# Bridge cutter vinyl cutter



## Chryslyn86 (Jun 26, 2007)

Has anyone heard of or bought a vinyl cutter from bridge cutters? I need some *MAJOR HELP!!! *Set up is in chinese and I don't even know where to start.. Instruction manual is to brief I'm sure it's similar set up to whatever other cutters right? Any help would be appreciated.


----------



## theflowerboxx (Mar 26, 2007)

What type of connection are you using from the plotter to the computer, serial, parallel, USB? Also what software are you going to be using with the plotter?


----------



## Chryslyn86 (Jun 26, 2007)

USB connection and and it came with artcut software. I have corel draw.. It came with an unlabled cd-r.. I'm so lost it's a bit frustrating.
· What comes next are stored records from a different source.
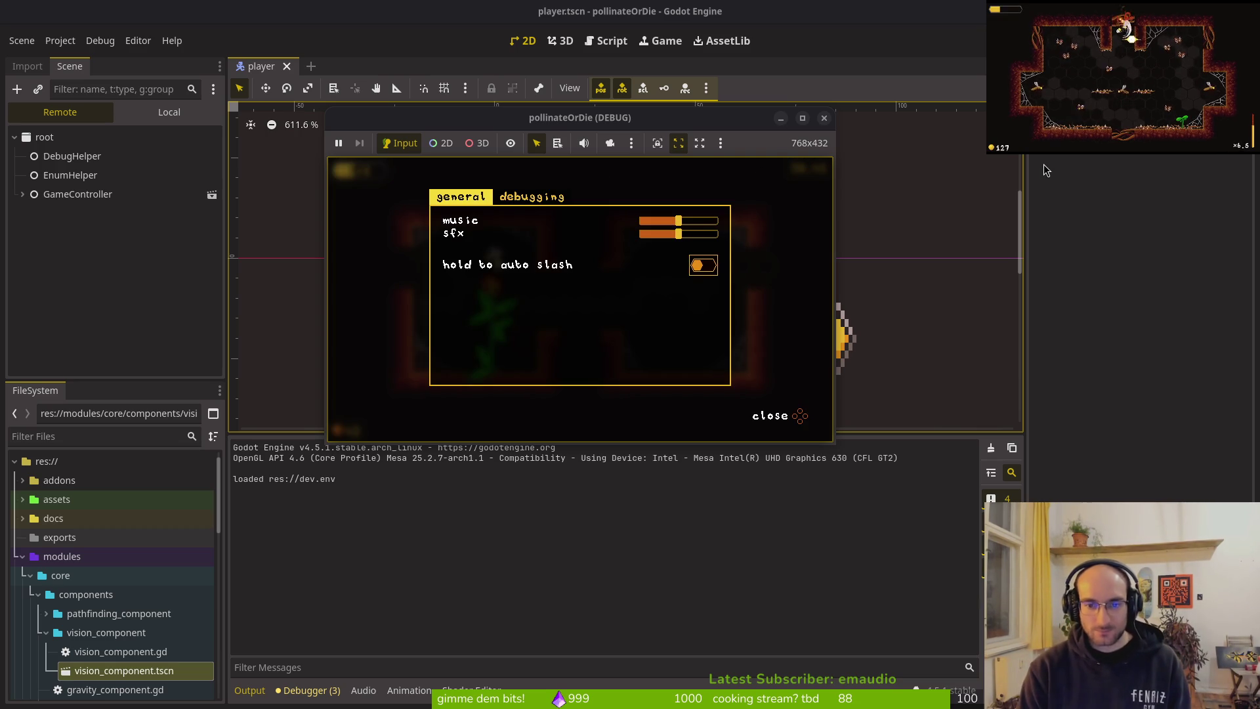
key(Escape)
key(Return)
key(Left)
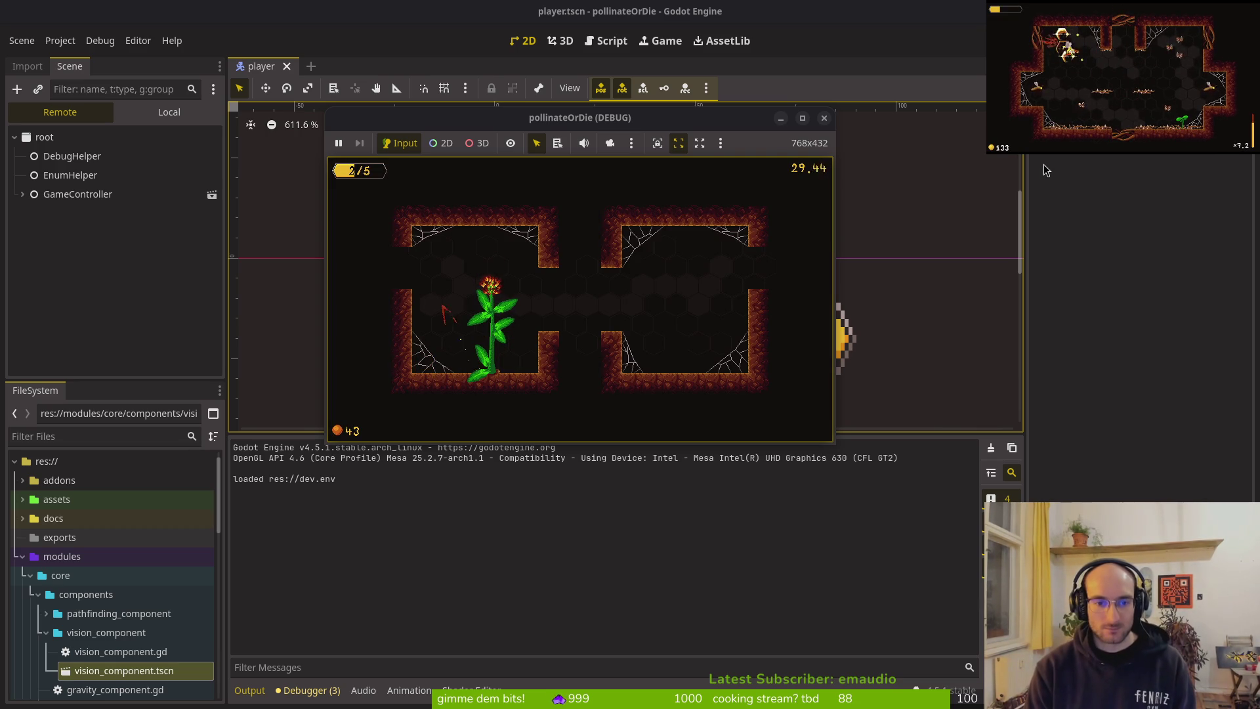
key(Left)
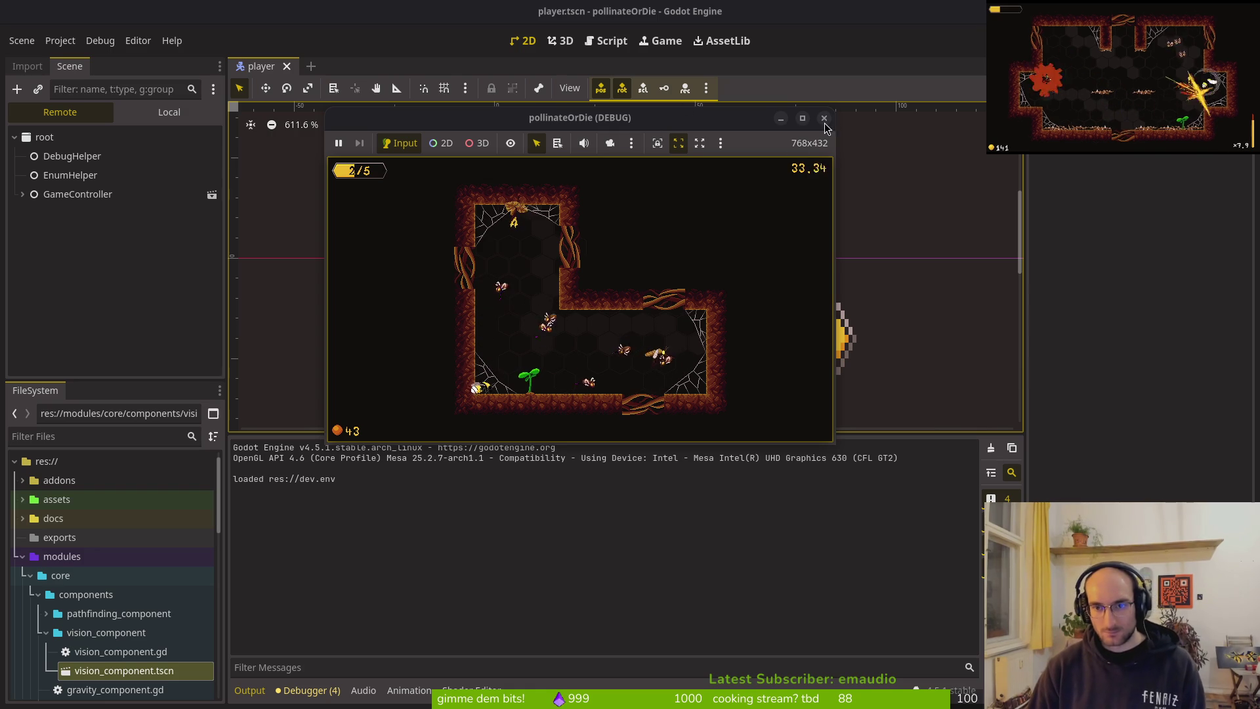
key(F8)
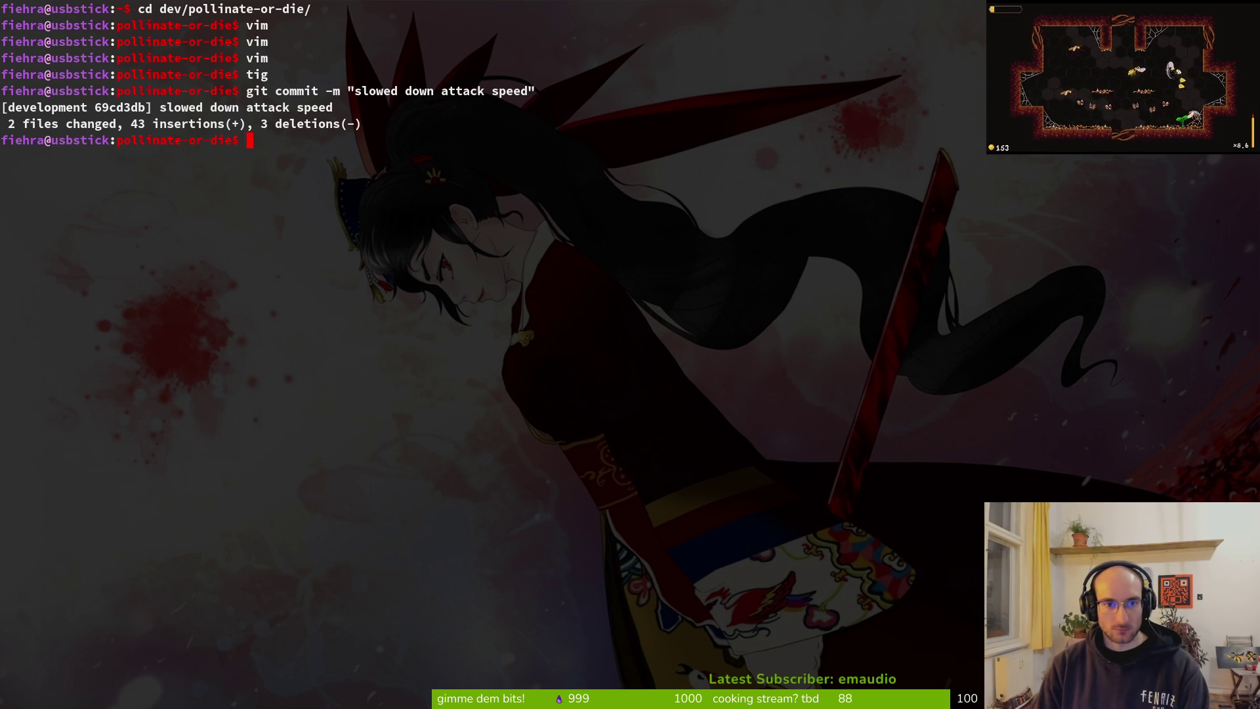
Step: In tig's status view, review the changes and stage player.tscn
key(s)
key(Down)
key(Down)
key(Down)
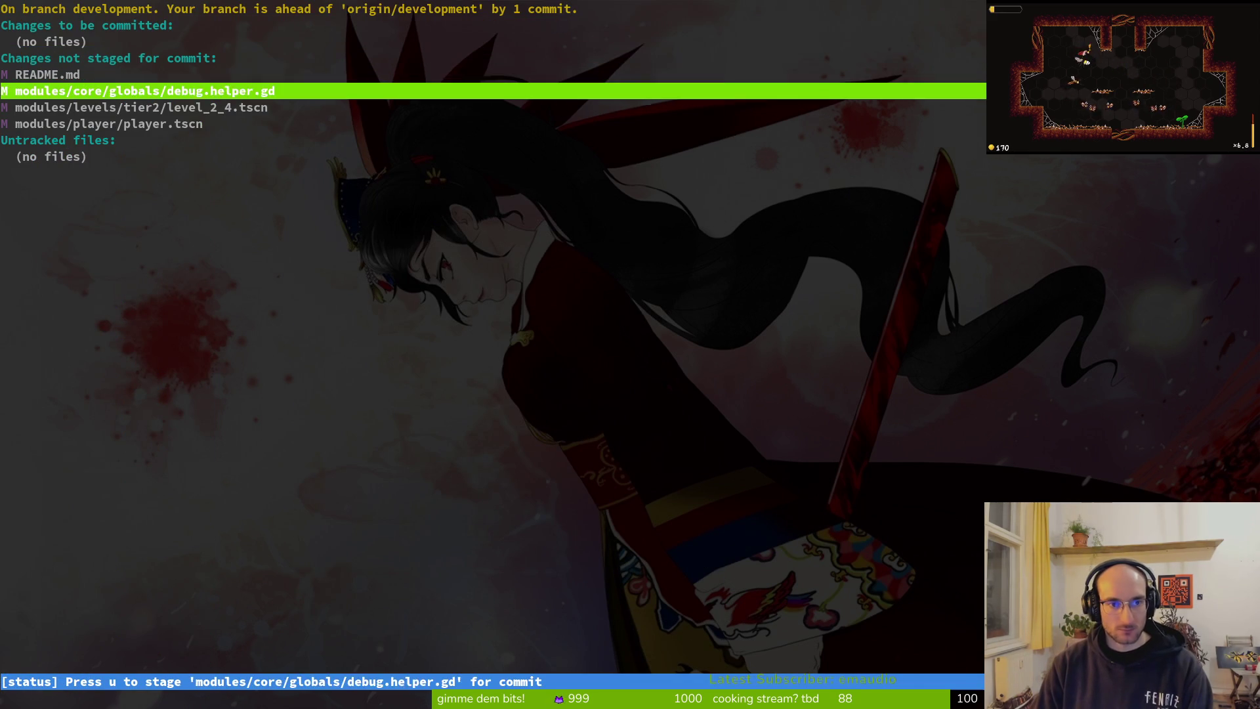
key(Return)
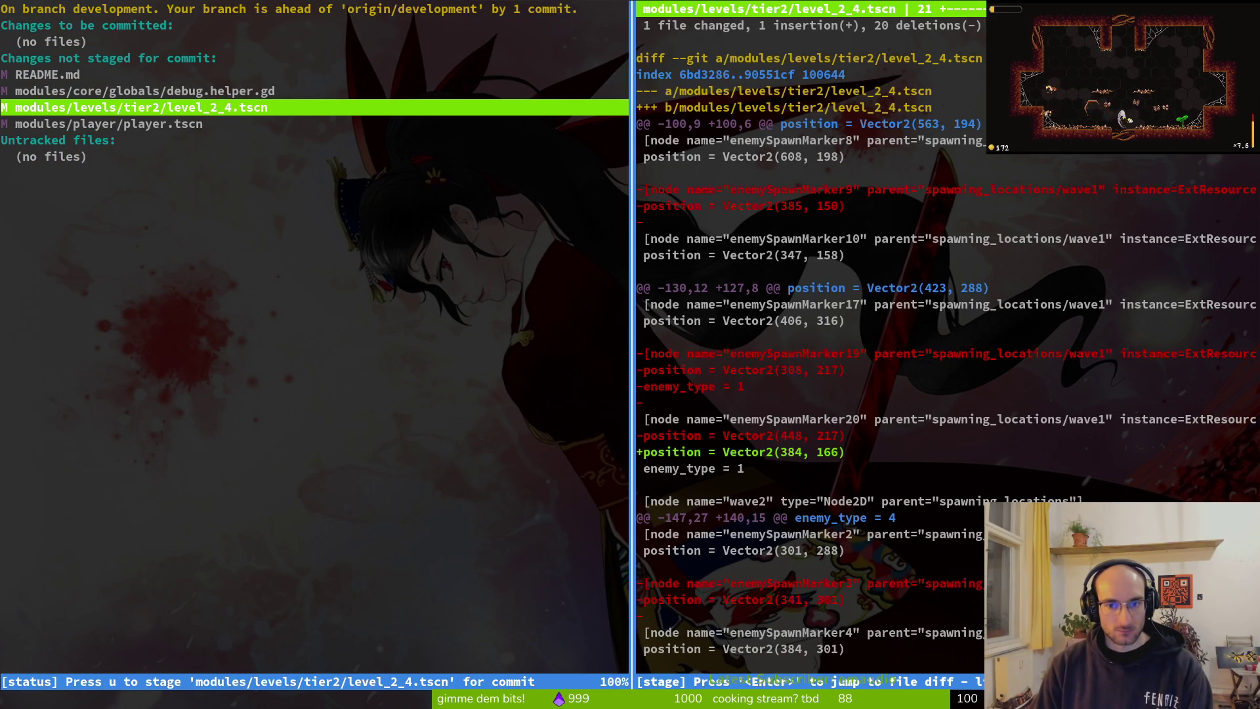
key(Down)
key(Up)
Thanks for your quik responce hopefully we can figure this out??


----------



## theflowerboxx (Mar 26, 2007)

I would suggest putting the cd-r in the computer and see if there's a usb to serial emulator driver on it and if so run it. The artcut software I am not familiar with so I really can not help you there. 

Go over to US Cutter - Home and in the forums there is a place to post for help with different machines then they sell. Maybe someone can help you with artcut as that used to be the software they used with their plotters.


----------